## Directives
A - In the Wine FAQ passage, what does the text say Wine is instead of an emulator?
B - Translate this sentence from the Wine FAQ passage into French: "Sections of Wine can be used on Windows."
C - Reproduce the Wine FAQ passage word for word, beginning at the words "Article 1: http://wiki.winehq.org/FAQ" and stopping after "running your application.".

## Passage shown
— START —
Article 1: http://wiki.winehq.org/FAQ

"1.3. Is Wine an emulator? There seems to be disagreement.

"There is a lot of confusion about this, particularly caused by people getting Wine's name wrong and calling it WINdows Emulator.

"When users think of an emulator, they tend to think of things like game console emulators or virtualization software. However, Wine is a compatibility layer - it runs Windows applications in much the same way Windows does. There is no inherent loss of speed due to 'emulation when using Wine, nor is there a need to open Wine before running your application.

"That said, Wine can be thought of as a Windows emulator in much the same way that Windows Vista can be thought of as a Windows XP emulator: both allow you to run the same applications by translating system calls in much the same way. Setting Wine to mimic Windows XP is not much different from setting Vista to launch an application in XP compatibility mode.

"A few things make Wine more than just an emulator:

  • Sections of Wine can be used on Windows. Some virtual machines use Wine's OpenGL-based implementation of Direct3D on Windows rather than truly emulate 3D hardware.
  • Winelib can be used for porting Windows application source code to other operating systems that Wine supports to run on any processor, even processors that Windows itself does not support.

"'Wine is not just an emulator' is more accurate. Thinking of Wine as just an emulator is really forgetting about the other things it is. Wine's 'emulator' is really just a binary loader that allows Windows applications to interface with the Wine API replacement."
— END —
## Dataset
— START —
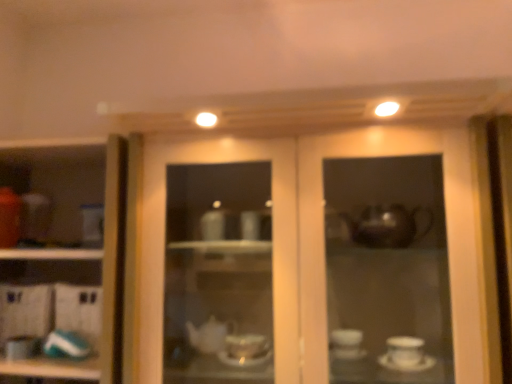
Question: Relative to teal glossy plate at lower left, which appears as the first tableware when viewed from the right, is matte glass cabinet at center in front or behind?

Choices:
 (A) front
 (B) behind

Answer: (A)

Question: In terms of height, does matte glass cabinet at center look taller or shorter compared to teal glossy plate at lower left, which appears as the first tableware when viewed from the right?

Choices:
 (A) tall
 (B) short

Answer: (A)

Question: Which object is positioned farthest from the matte glass cabinet at center?

Choices:
 (A) teal glossy plate at lower left, which appears as the first tableware when viewed from the right
 (B) white glossy cup at left
 (C) matte white teapot at lower left, which ranks as the first tableware in left-to-right order

Answer: (C)

Question: Which is farther from the white glossy cup at left?

Choices:
 (A) teal glossy plate at lower left, which appears as the first tableware when viewed from the right
 (B) matte white teapot at lower left, which ranks as the first tableware in left-to-right order
 (C) matte glass cabinet at center

Answer: (C)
— END —
## Answers
A - A compatibility layer.

B - Des parties de Wine peuvent être utilisées sous Windows.

C -
Article 1: http://wiki.winehq.org/FAQ

"1.3. Is Wine an emulator? There seems to be disagreement.

"There is a lot of confusion about this, particularly caused by people getting Wine's name wrong and calling it WINdows Emulator.

"When users think of an emulator, they tend to think of things like game console emulators or virtualization software. However, Wine is a compatibility layer - it runs Windows applications in much the same way Windows does. There is no inherent loss of speed due to 'emulation when using Wine, nor is there a need to open Wine before running your application.